The Tophams Hotel sits on Ebury Street in Belgravia, one of London’s most quietly handsome neighbourhoods, close to Victoria Station and within easy reach of Royal Hospital Chelsea.


From the hotel, the Chelsea Flower Show is around 20 to 25 minutes on foot. It is the kind of walk that makes sense in May: through elegant streets, past stucco façades, garden squares and the slow unfurling of spring in one of central London’s most graceful corners. No complicated transfer, no cross-city expedition, no wrestling with the Tube unless you prefer it.


By Underground, you can travel from nearby Victoria to Sloane Square in one stop, followed by a short walk to the showground. Sloane Square station, on the District and Circle lines, is a 10-minute walk from the showground, while London Victoria is the closest train station to the show.


There are also several bus options:


        Bus numbers 11, 137, 211, 360, 170, 44 and 452 are the ones stopping closest to the showground


        19, 22, 319 and C1 stop at Sloane Square.


For visitors staying near Victoria, this makes the journey pleasantly flexible: walk if the weather behaves, take the Tube if time matters, or use the bus if you want to stay above ground and watch Chelsea dress itself for the week.


Practical tips for visiting RHS Chelsea Flower Show


Chelsea is beautiful, but it is also busy, structured and mostly outdoors. We recommend allowing three to five hours to explore the show properly, which feels about right if you want to see the main gardens, browse the Great Pavilion and still have time for something to eat without turning the day into a botanical sprint.


Comfortable footwear is not optional. It is important to note that this is a temporary outdoor event, subject to weather and ground conditions, and visitors are advised to check the forecast and wear suitable clothing and footwear. There is also no re-entry once you have left the showground.
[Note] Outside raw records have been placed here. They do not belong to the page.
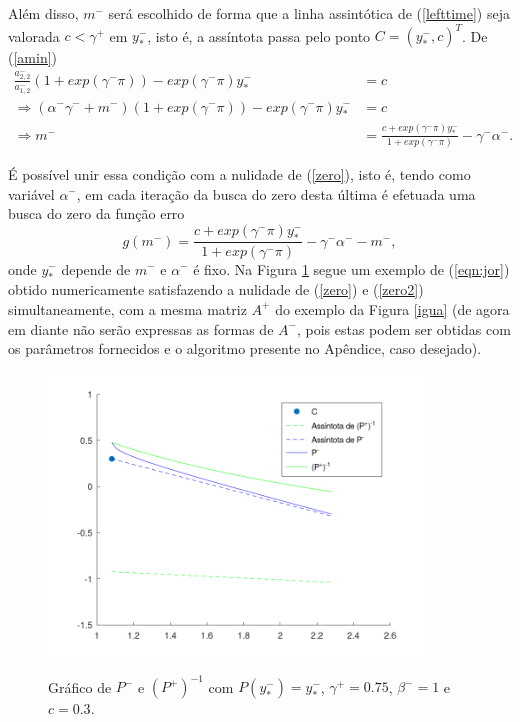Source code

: Além disso, $m^-$ será escolhido de forma que a linha assintótica de (\ref{lefttime}) seja valorada $c<\gamma^+$ em $y^-_*$, isto é, a assíntota passa pelo ponto $C=(y^-_*,c)^T$. De (\ref{amin})
\begin{align*}
\frac{a^-_{2,2}}{a^-_{1,2}}(1+exp(\gamma^-\pi))-exp(\gamma^-\pi)y_*^-&=c \\
\Rightarrow\left(\alpha^-\gamma^-+m^-\right)(1+exp(\gamma^-\pi))-exp(\gamma^-\pi)y_*^-&=c \\
\Rightarrow m^-&=\frac{c+exp(\gamma^-\pi)y_*^-}{1+exp(\gamma^-\pi)}-\gamma^-\alpha^-.
\end{align*}

É possível unir essa condição com a nulidade de (\ref{zero}), isto é, tendo como variável $\alpha^-$, em cada iteração da busca do zero desta última é efetuada uma busca do zero da função erro
\begin{equation}
\label{zero2}
g(m^-)=\frac{c+exp(\gamma^-\pi)y_*^-}{1+exp(\gamma^-\pi)}-\gamma^-\alpha^--m^-,
\end{equation}
onde $y_*^-$ depende de $m^-$ e $\alpha^-$ é fixo. Na Figura \ref{c03} segue um exemplo de (\ref{eqn:jor}) obtido numericamente satisfazendo a nulidade de (\ref{zero}) e (\ref{zero2}) simultaneamente, com a mesma matriz $A^+$ do exemplo da Figura \ref{igua} (de agora em diante não serão expressas as formas de $A^-$, pois estas podem ser obtidas com os parâmetros fornecidos e o algoritmo presente no Apêndice, caso desejado).
\begin{figure}[H]
\centering
\includegraphics[width=10cm]{poinc3}\\
\vspace{\baselineskip}
\caption{\label{c03}Gráfico de $P^-$ e $(P^+)^{-1}$ com $P(y^-_*)=y^-_*$, $\gamma^+=0.75$, $\beta^-=1$ e $c=0.3$.}
\end{figure}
If you are visiting as a family, check the rules before booking. Children under five are not permitted, children aged five and over need a valid ticket, and prams, pushchairs and buggies are not allowed in the showground. Dogs are also not permitted, except guide and assistance dogs.
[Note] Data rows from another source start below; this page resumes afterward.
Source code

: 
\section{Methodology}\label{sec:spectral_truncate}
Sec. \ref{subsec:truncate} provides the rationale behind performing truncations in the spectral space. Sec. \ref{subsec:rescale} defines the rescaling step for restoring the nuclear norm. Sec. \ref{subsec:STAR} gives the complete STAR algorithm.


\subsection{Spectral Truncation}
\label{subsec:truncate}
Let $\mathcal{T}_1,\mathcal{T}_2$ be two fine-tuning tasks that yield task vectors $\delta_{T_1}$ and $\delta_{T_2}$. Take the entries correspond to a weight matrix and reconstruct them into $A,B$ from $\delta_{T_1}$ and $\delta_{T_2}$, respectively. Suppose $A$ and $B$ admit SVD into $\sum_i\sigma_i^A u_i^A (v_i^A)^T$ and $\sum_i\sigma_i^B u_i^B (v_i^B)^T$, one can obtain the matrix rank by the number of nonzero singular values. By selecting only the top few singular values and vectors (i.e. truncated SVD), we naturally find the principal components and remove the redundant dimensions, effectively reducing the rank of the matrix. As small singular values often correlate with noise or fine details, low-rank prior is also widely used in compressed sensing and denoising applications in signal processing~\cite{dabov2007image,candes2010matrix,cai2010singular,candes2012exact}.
One final tip: do not treat Saturday as just another day. The show closes earlier, and the famous plant sell-off begins at 4pm. It is lively, slightly chaotic and very Chelsea. If you want a calmer first visit, Thursday or Friday may suit you better.


Make a spring stay of it


The best Chelsea Flower Show trips do not begin and end at the gate. The wider neighbourhood catches the mood too. Sloane Square, King’s Road, Pavilion Road and Duke of York Square tend to feel especially alive in May, and even a simple walk back towards Belgravia can turn into a slow tour of flower-filled shopfronts, polished windows and spring terraces.
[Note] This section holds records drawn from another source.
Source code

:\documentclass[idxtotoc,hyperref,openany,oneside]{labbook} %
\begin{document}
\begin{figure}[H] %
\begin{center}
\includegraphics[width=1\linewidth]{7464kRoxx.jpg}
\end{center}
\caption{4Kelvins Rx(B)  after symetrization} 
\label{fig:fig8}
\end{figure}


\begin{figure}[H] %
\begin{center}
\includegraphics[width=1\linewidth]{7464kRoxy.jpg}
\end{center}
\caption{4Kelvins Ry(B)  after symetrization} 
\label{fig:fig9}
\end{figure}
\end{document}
There is also Chelsea in Bloom, from 19 to 23 May, and Belgravia in Bloom, from 19 to 26 May, offering visitors another way to enjoy the floral atmosphere even beyond the event grounds.


That is the pleasure of staying at The Tophams Hotel during Chelsea week. You are close enough to reach the show without fuss, but you return to a quieter Belgravia setting afterwards. The day can be full of colour, crowds and garden theatre; the evening can be slower, softer and more considered.


For those who want to continue the evening without another journey across London, Uni Izakaya is located adjacent to the hotel and serves Japanese cuisine from Tuesday to Saturday evening, with à la carte and pre-theatre menus. The Tophams Bar also offers a place for a pre-dinner drink or a celebratory glass before the night continues.


Chelsea Flower Show may be the headline, but the right stay shapes the whole trip. In Belgravia, London feels central without becoming frantic. From The Tophams Hotel, you can walk to the flowers, return through handsome streets, dine nearby and let spring in London feel exactly as it should: elegant, fleeting and worth planning for.